>>
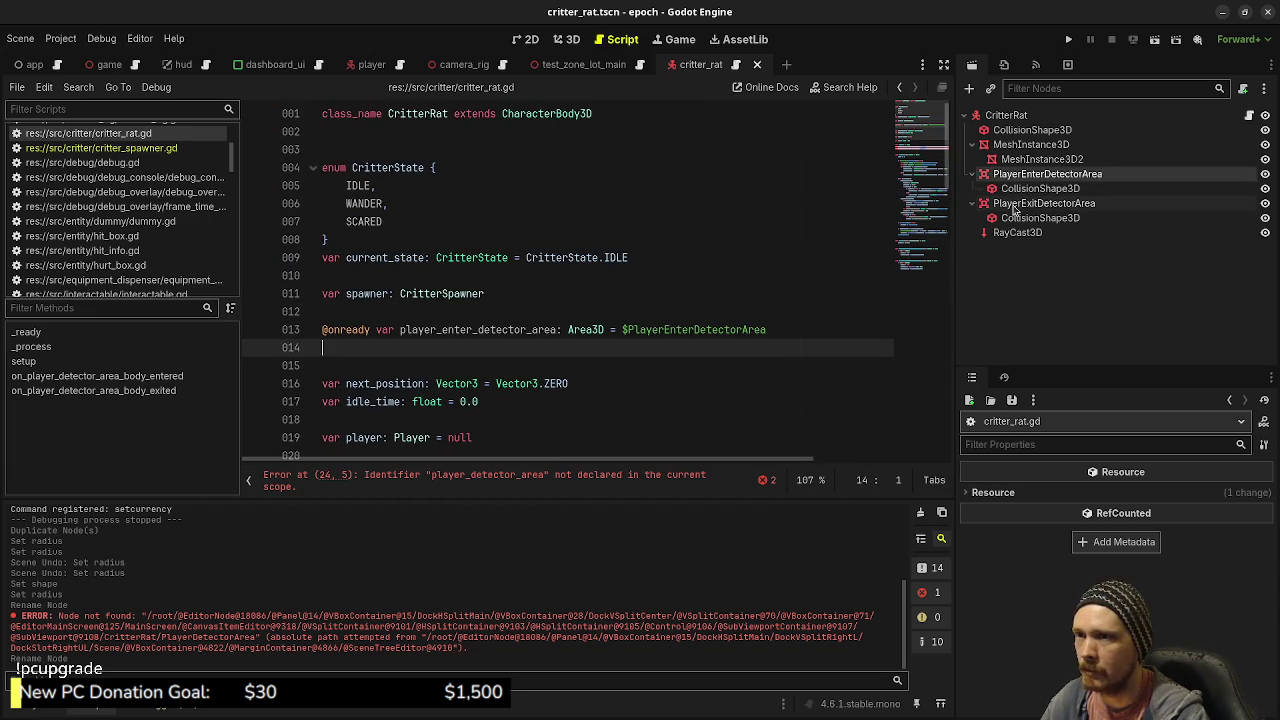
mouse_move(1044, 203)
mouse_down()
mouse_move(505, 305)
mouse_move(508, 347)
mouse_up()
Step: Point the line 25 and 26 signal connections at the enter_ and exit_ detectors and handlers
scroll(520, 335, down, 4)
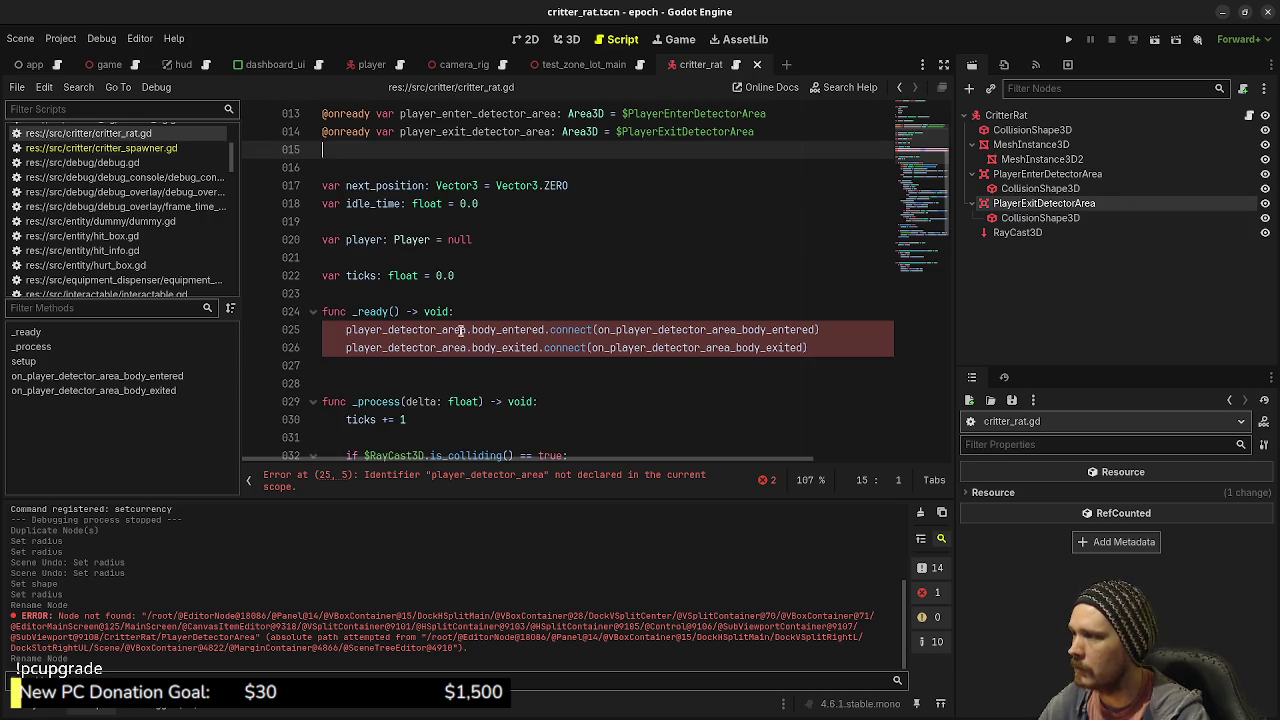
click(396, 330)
<<
- WHAT TO WORK ON
The copy you produce must repeat all the entries exactly and contain no pictures.

- ANSWER TO THE PROBLEM
mouse_move(1044, 203)
mouse_down()
mouse_move(505, 305)
mouse_move(508, 347)
mouse_up()
Step: Point the line 25 and 26 signal connections at the enter_ and exit_ detectors and handlers
scroll(520, 335, down, 4)
click(396, 330)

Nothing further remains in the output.